As for the world of antiquarian books with its staggering prices, Jonas saw it as being rather like a big-game hunt where the main attraction lay in the hides, in the irrational and sentimental values, rather than the words, the content. He thanked his lucky stars for the bookcase at home, which had sat there all those years, guarding its treasures in full view of everyone, but with no one being any the wiser. The books on the shelves were not unlike those mammoths that Nefertiti had told him about; mammoths that had fallen down the crevices in glaciers and were discovered again, thousands of years later, perfectly intact, frozen solid in the ice — for all one knew they, too, could have been in full view for ages and ages, encased in transparent ice; they, too, had a hide, a pelt which was worth a fortune because of its age.

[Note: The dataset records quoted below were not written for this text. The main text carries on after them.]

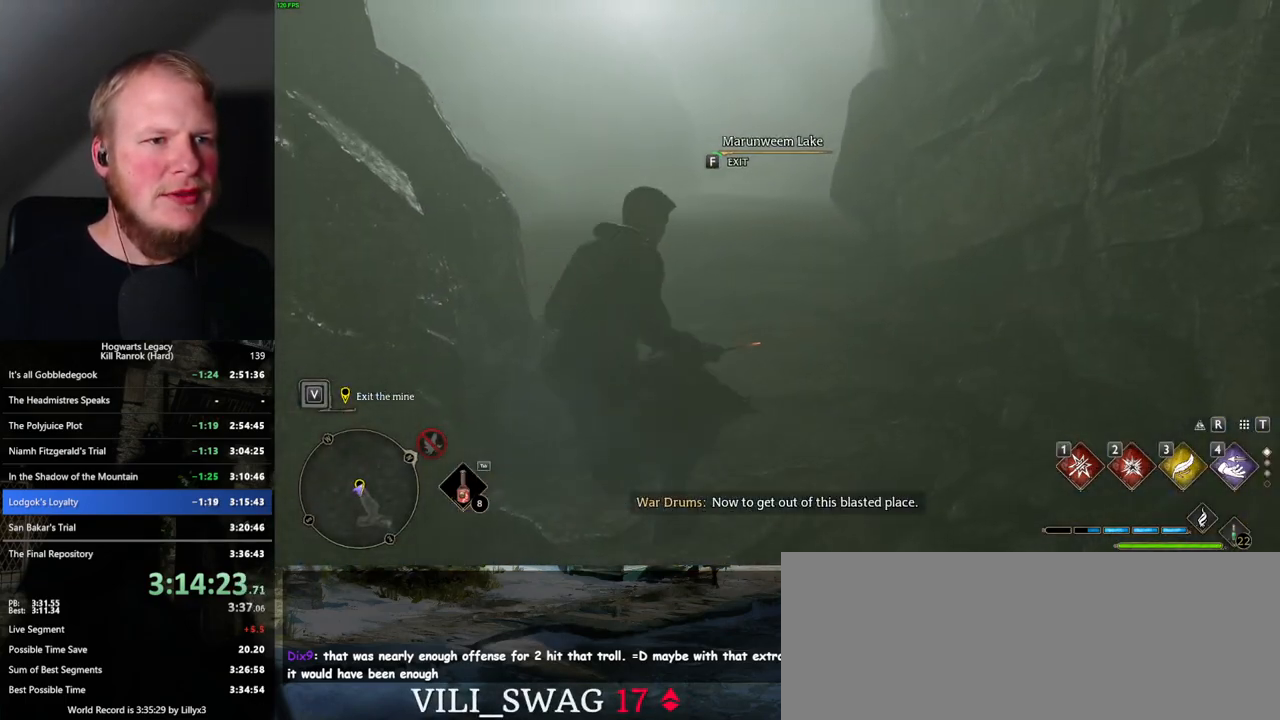
{"keys": ["f"], "mouse": [], "events": []}
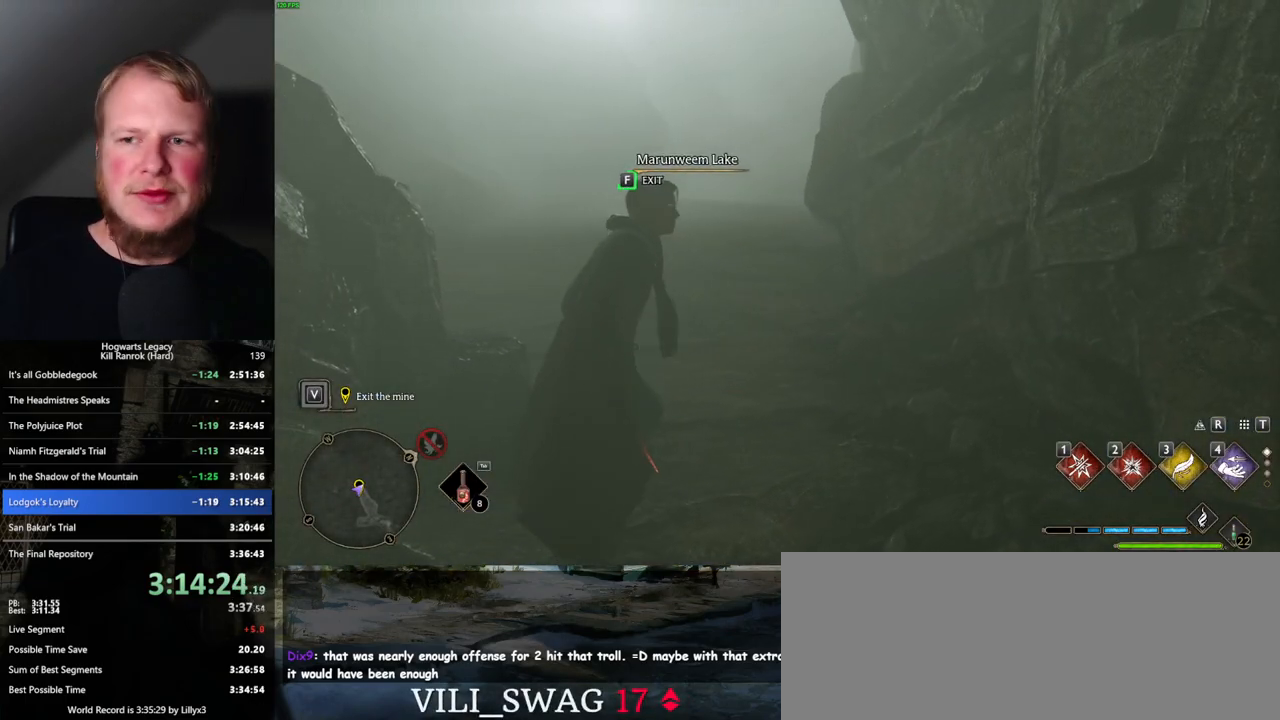
{"keys": ["f"], "mouse": [], "events": []}
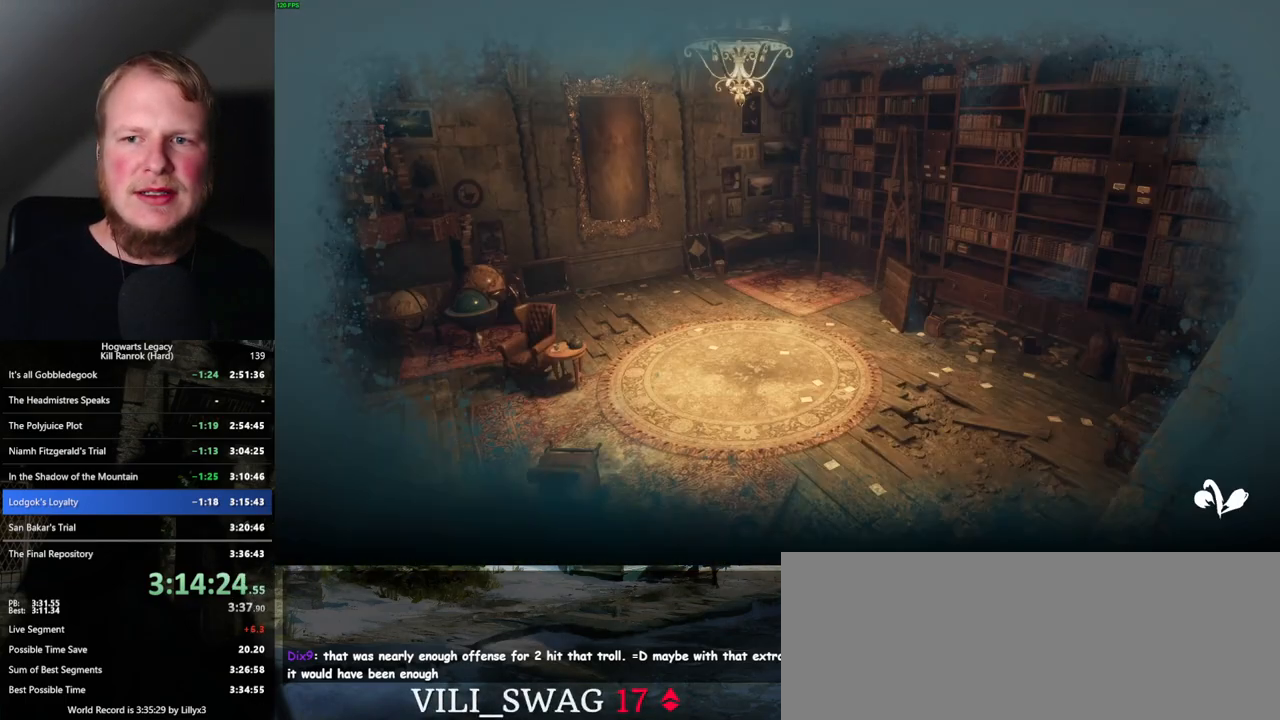
{"keys": [], "mouse": [], "events": [[467, "f", "up"]]}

Thus Jonas was able to exchange the hide bindings on the books for hard cash or trade them for another valuable commodity: travel. You could say that the books sprouted wings, or sails, and carried him off to foreign lands. So the spirit of Darwin had its effect even on Jonas Wergeland inasmuch as he was one of the very few people who were fortunate enough to discover the literal value of books, their potential for transcending boundaries.

Only a couple of other books ever commanded as high a price as the Darwin: Adam Smith’s An Inquiry into the Nature and Causes of the Wealth of Nations, for example — an unbelievable 60,000 in nice crisp kroner — but many of them also contained dedications, obscure dedications which increased their value several-fold. Even though Jonas’s curiosity as to the previous owner of these books grew with the years, he did not balk at selling them; he looked upon them as a legacy of sorts from the previous century, a fund of wisdom no longer required; even those quotations which he had learned by heart he eyed with considerable scepticism, regarding them more as toys, conversation pieces, a bunch of strange fossils, than as genuinely valuable knowledge. Jonas was always baffled by people who were impressed by them, who took them to be a sign of intelligence. And for anyone who thinks it is impossible to sail through life on the strength of twenty-odd quotations memorized from some relatively learned works, then I would ask them to take a look around them, at all of those who do sail through life, who may even be the foremost leaders in our society and who do not carry a single quotation in their heads, not even from a bad book.